Janine is good. Like — really good. She introduced me to my body in a way I’d never known it, explaining my muscle patterns and their subtle imbalances, finding the pressure points and holding into them until they surrendered. I relaxed in that little room, trusting her to carry me out of this pattern.

It didn’t help.

Neither did the arnica gel or ice packs or Epsom salt baths. Every time I ran, a tendril of attention would curl around my kneecap and then the pain would start up, familiar and disheartening. I started reaching for my sneakers less and less, staying home, choosing the bluey glow of Netflix.

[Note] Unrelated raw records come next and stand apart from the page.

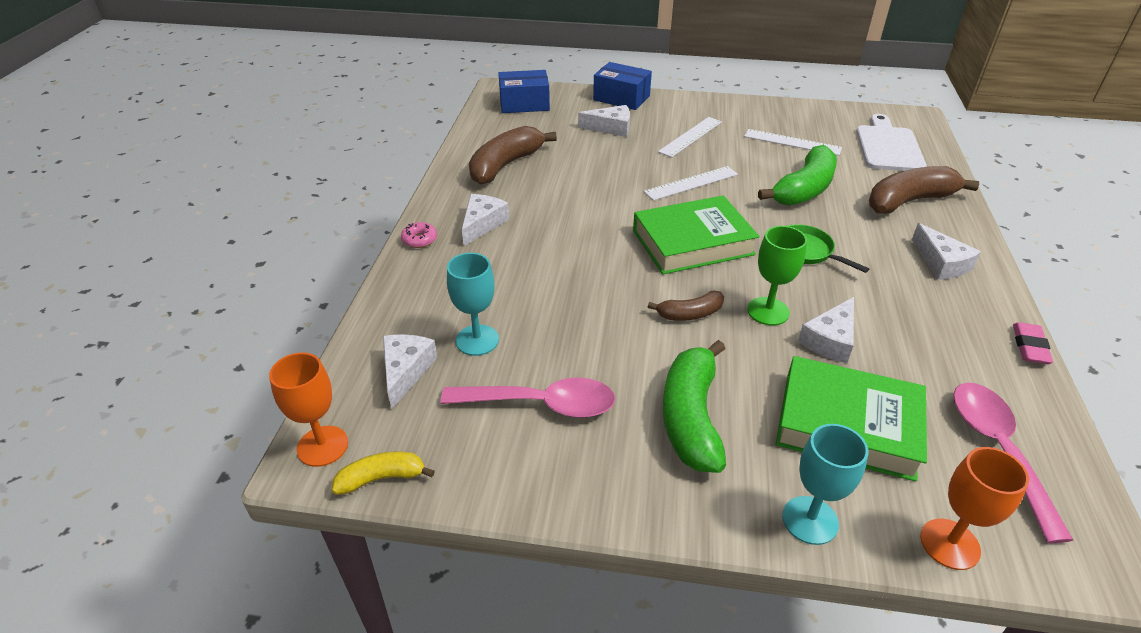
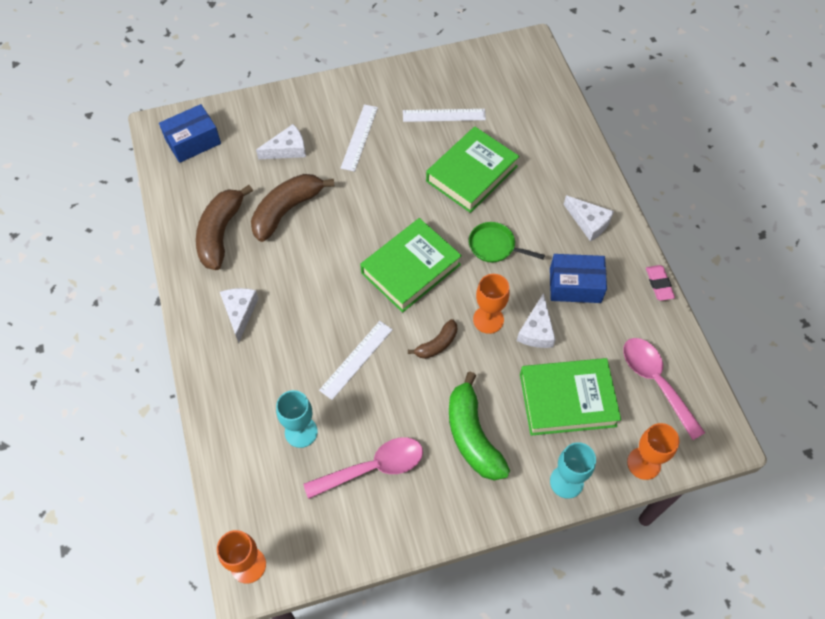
camera: 25 degrees left, 20 degrees up
(381, 478) = (302, 570): yellow banana -> none
(406, 371) = (266, 481): white cheese -> none
(419, 240) = (199, 350): pink donut -> none
(621, 98) = (277, 102): blue box -> blue box (575, 285)
(691, 183) = (383, 199): white ruler -> white ruler (356, 359)
(768, 311) = (488, 319): green goblet -> orange goblet
(804, 189) = (471, 174): green banana -> green book
(888, 146) = (519, 94): white cutting board -> none
(909, 201) = (551, 159): brown banana -> brown banana (286, 210)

Janine noticed, and one day, during our usual little chat before I got onto the table, she tilted her head, squinted, and started asking me questions I didn’t expect.

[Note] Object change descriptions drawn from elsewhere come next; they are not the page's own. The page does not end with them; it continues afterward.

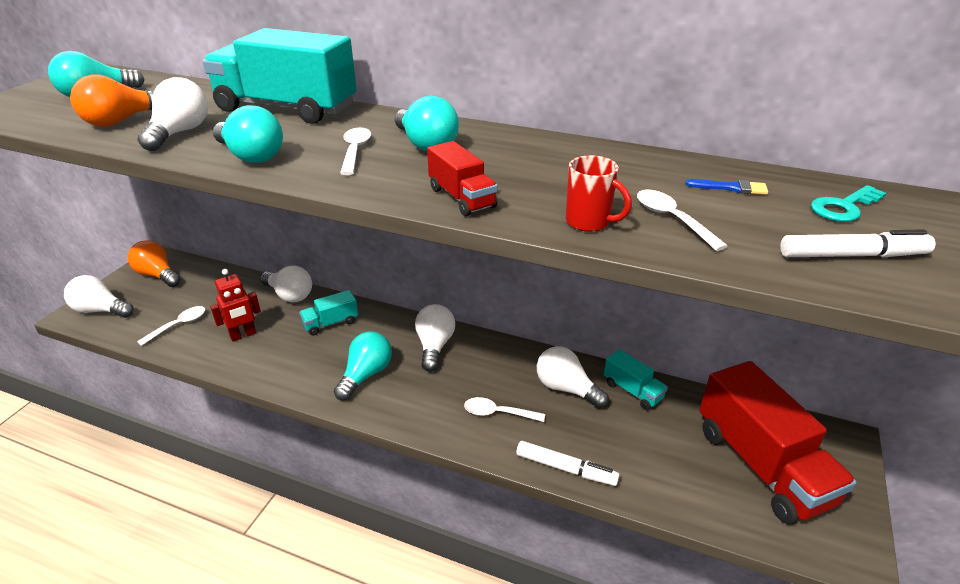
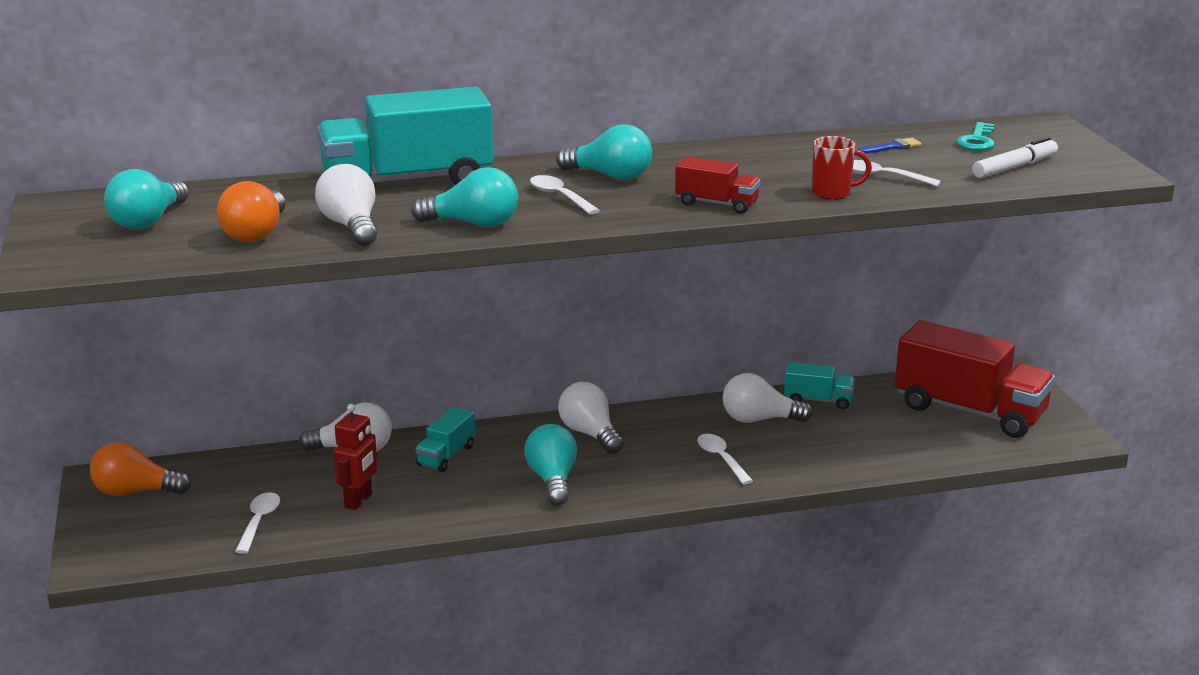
camera: 35 degrees left, 10 degrees down
(101, 310) = (122, 547): white light bulb -> none
(498, 413) = (721, 459): white spoon -> white spoon turned 90 degrees clockwise
(565, 469) = (826, 471): white marker -> none

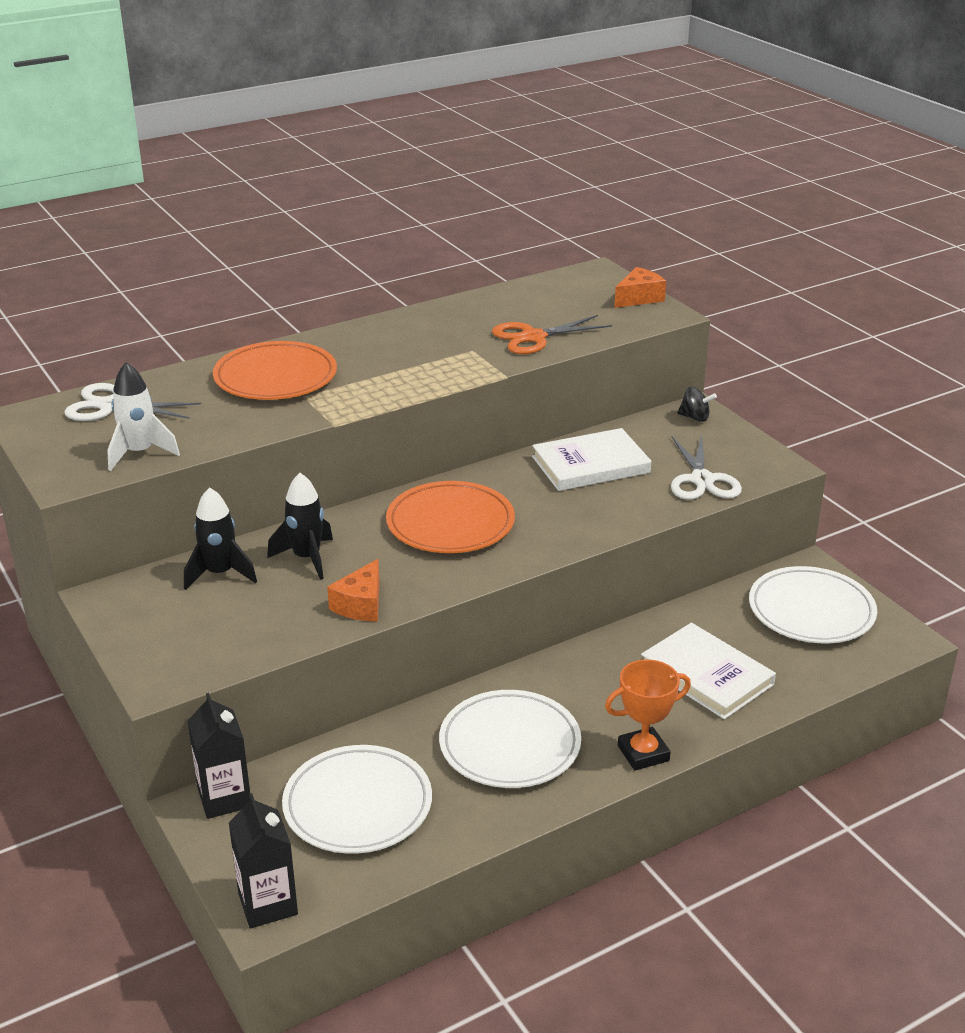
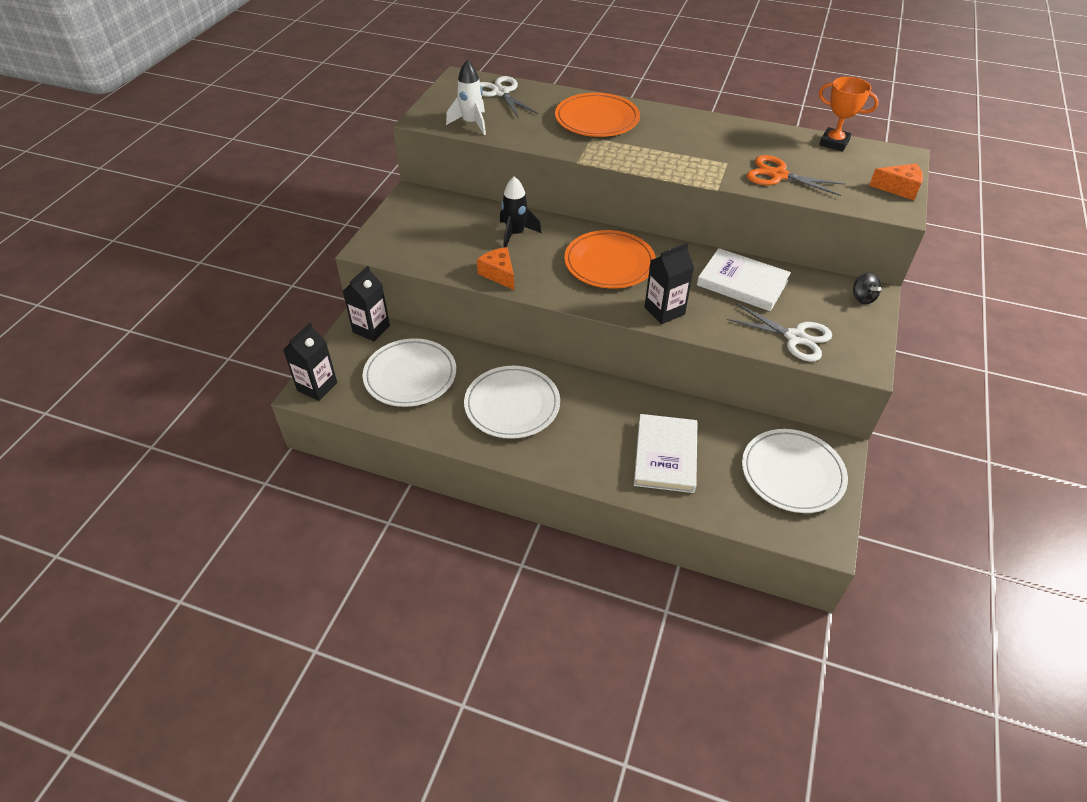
camera: 50 degrees right, 15 degrees up
(220, 574) = (469, 216): black rocket -> none
(361, 604) = (499, 274): orange cheese -> orange cheese turned 75 degrees clockwise
(570, 530) = (664, 311): none -> black carton
(643, 753) = (564, 464): orange trophy -> orange trophy (834, 143)
(702, 480) = (795, 337): white scissors -> white scissors turned 105 degrees counterclockwise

How bad is the pain, really?
What is it about the pain that makes you stop running?
What happens if you ignore it?

I was surprised. Ignore the pain? Isn’t pain always a message? I told her that it wasn’t debilitating, it was actually maybe a 1.5 out of 10, but I should stop… Shouldn’t I? Shouldn’t we always listen to the messages our body gives us?

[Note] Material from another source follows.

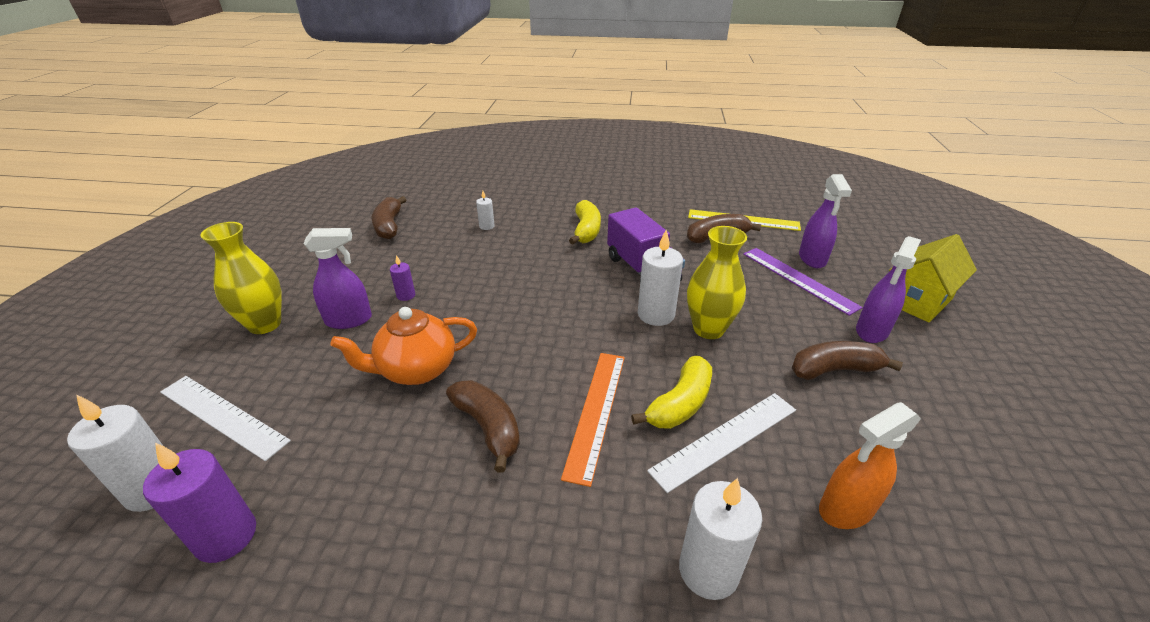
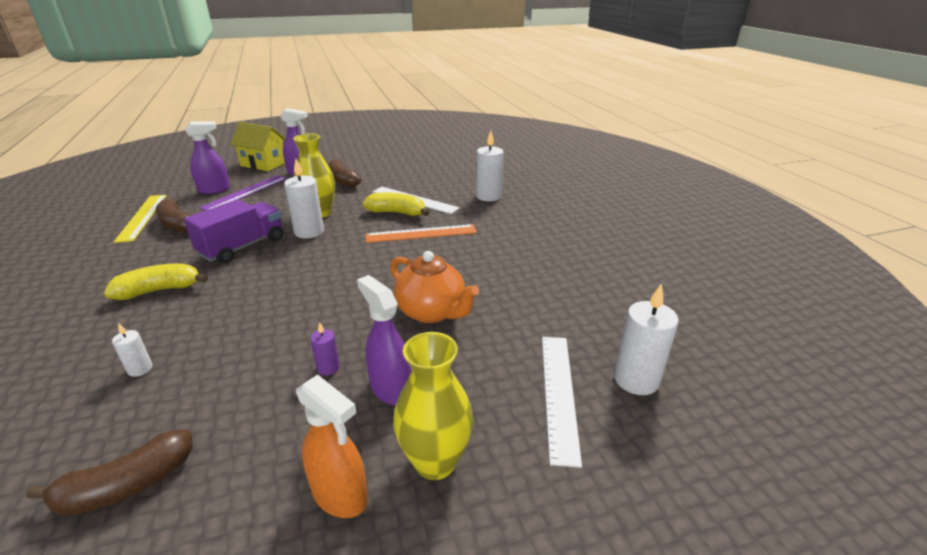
camera: 115 degrees left, 5 degrees down
(226, 536) = (616, 322): purple candle -> none
(488, 427) = (461, 263): brown banana -> none
(845, 509) = (435, 176): orange spray bottle -> orange spray bottle (340, 495)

Janine’s gentle curiosity was persistent.

If you’re not stopping because of the actual pain, the what’s making you stop?

I could feel the truth of this rising into my face.

I wasn’t stopping because I was hurt, I was stopping because I was afraid of getting hurt. It was fear that was sending me home, not pain.

Janine nodded slowly and asked me another question.

What’s the risk of listening to that fear?

Holy shit. That question! As soon as she asked it, the weight of all I’d lost filled the room. All those nights walking home after 9 minutes of running. All the money I’d spent trying to fix this. All the grief. Giving into my fear of harming myself was holding me back from healing myself — from that thing my heart had been longing for all year.

I was putting all my attention to what might go wrong, and not even considering what might go right, what might actually go perfectly, if I continued.

Janine just smiled, told me to get on the table, and held the tense spots until they let go.

The pain has not come back.

Once my brain stopped with it’s hypervigilant checking, the ache stopped calling for my attention and I was in another place, past that line I’d drawn. Running can be challenging, but it’s never painful. And maybe it never really was.

I am dumbfounded by this. But I shouldn’t be. I see it all the time.

I can’t count how many conversations I’ve with clients about the fear of what might happen if they write something.

What if it hurts his feelings?
What if I lose professional credibility after writing something this personal?
What if the idea doesn’t go anywhere?

It’s rarely the actual consequences of our writing that stop us, it’s the fear of what they might be. The voice of possible catastrophe speaks loudly, and is hard to debate with.

I’m not exempt from that fear either. If I think too hard about anything I write (my novel in progress, these newsletters, even an email) I’ll stop.

When I’m writing though, there’s no trace of fear. No trace of pain. I love this thing. I love how it makes me laugh and soften my shoulders and look out the window and sigh. I love how it gives me that “the world is exploding with beauty” feeling. But it also terrifies me. And since I don’t like being terrified, I avoid it a lot of the time.

But then I think about Janine, tilting her head, saying, “What’s the risk of listening to that fear?”

And I remember — I don’t have to choose between discomfort and quitting. I can just keep going.

Truth is, you’re probably a lot closer to that thing your heart is longing for than you think. Truth is, you’ve probably got exactly what it takes to get there. You can probably just trust that, and keep going.

And the world is beautiful and exploding with beauty. We should smile at strangers without thinking. Whatever brings you back there is a true good thing.

And, if you currently have the means, I thoroughly recommend that you book a session with Janine.